Chronic mountain sickness (CMS) is a high-altitude (HA) maladaptation syndrome characterised by elevated systemic oxidative-nitrosative stress (OXNOS) due to a free radical-mediated reduction in vascular nitric oxide (NO) bioavailability. To better define underlying mechanisms and vascular consequences, this study compared healthy male lowlanders (80 m, n = 10) against age/sex-matched highlanders born and bred in La Paz, Bolivia (3600 m) with (CMS+, n = 10) and without (CMS-, n = 10) CMS. Cephalic venous blood was assayed using electron paramagnetic resonance spectroscopy and reductive ozone-based chemiluminescence. Nutritional intake was assessed via dietary recall. Systemic vascular function and structure were assessed via flow-mediated dilatation, aortic pulse wave velocity and carotid intima-media thickness using duplex ultrasound and applanation tonometry. Basal systemic OXNOS was permanently elevated in highlanders (P = <0.001 vs. lowlanders) and further exaggerated in CMS+, reflected by increased hydroxyl radical spin adduct formation (P = <0.001 vs. CMS-) subsequent to liberation of free 'catalytic' iron consistent with a Fenton and/or nucleophilic addition mechanism(s). This was accompanied by elevated global protein carbonylation (P = 0.046 vs. CMS-) and corresponding reduction in plasma nitrite (P = <0.001 vs. lowlanders). Dietary intake of vitamins C and E, carotene, magnesium and retinol were lower in highlanders and especially deficient in CMS + due to reduced consumption of fruit and vegetables (P = <0.001 to 0.028 vs. lowlanders/CMS-). Systemic vascular function and structure were also impaired in highlanders (P = <0.001 to 0.040 vs. lowlanders) with more marked dysfunction observed in CMS+ (P = 0.035 to 0.043 vs. CMS-) in direct proportion to systemic OXNOS (r = -0.692 to 0.595, P = <0.001 to 0.045).

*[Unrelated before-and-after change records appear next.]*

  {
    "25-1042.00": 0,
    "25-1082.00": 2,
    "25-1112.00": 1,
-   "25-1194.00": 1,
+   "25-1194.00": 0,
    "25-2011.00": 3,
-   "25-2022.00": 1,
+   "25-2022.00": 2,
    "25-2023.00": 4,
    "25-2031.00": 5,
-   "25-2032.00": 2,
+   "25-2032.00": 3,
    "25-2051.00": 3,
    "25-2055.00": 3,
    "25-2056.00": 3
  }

Collectively, these findings suggest that lifelong exposure to iron-catalysed systemic OXNOS, compounded by a dietary deficiency of antioxidant micronutrients, likely contributes to the systemic vascular complications and increased morbidity/mortality in CMS+. TRIAL REGISTRY: ClinicalTrials.gov; No: NCT01182792; URL: www.clinicaltrials.gov.
慢性高原病(CMS)是一种高原适应不良综合征,其特征是由于自由基介导的血管一氧化氮(NO)生物利用度降低,导致全身氧化亚硝化应激(OXNOS)升高。为了更好地确定潜在机制和血管后果,本研究将健康男性低地居民(海拔80米,n = 10)与年龄/性别匹配、在玻利维亚拉巴斯出生并长大的高原居民(海拔3600米)进行了比较,其中有慢性高原病的(CMS+,n = 10)和无慢性高原病的(CMS-,n = 10)。使用电子顺磁共振光谱和基于还原臭氧的化学发光法对头静脉血进行检测。通过饮食回忆评估营养摄入情况。使用双功超声和压平式眼压计,通过血流介导的血管舒张、主动脉脉搏波速度和颈动脉内膜中层厚度评估全身血管功能和结构。高原居民的基础全身OXNOS持续升高(与低地居民相比,P = <0.001),在CMS+中进一步加剧,表现为在游离“催化”铁释放后羟基自由基自旋加合物形成增加(与CMS-相比,P = <0.001),这与芬顿和/或亲核加成机制一致。同时伴有整体蛋白质羰基化升高(与CMS-相比,P = 0.046)和血浆亚硝酸盐相应降低(与低地居民相比,P = <0.001)。高原居民维生素C、维生素E、胡萝卜素、镁和视黄醇的饮食摄入量较低,尤其是CMS+中由于水果和蔬菜消费减少而严重缺乏(与低地居民/CMS-相比,P = <0.001至0.028)。高原居民的全身血管功能和结构也受损(与低地居民相比,P = <0.001至0.040),在CMS+中观察到更明显的功能障碍(与CMS-相比,P = 0.035至0.043),与全身OXNOS成正比(r = -0.692至0.595,P = <0.001至0.045)。总体而言,这些发现表明,终生暴露于铁催化的全身OXNOS,再加上抗氧化微量营养素的饮食缺乏,可能导致CMS+中的全身血管并发症以及发病率/死亡率增加。试验注册:ClinicalTrials.gov;编号:NCT01182792;网址:www.clinicaltrials.gov。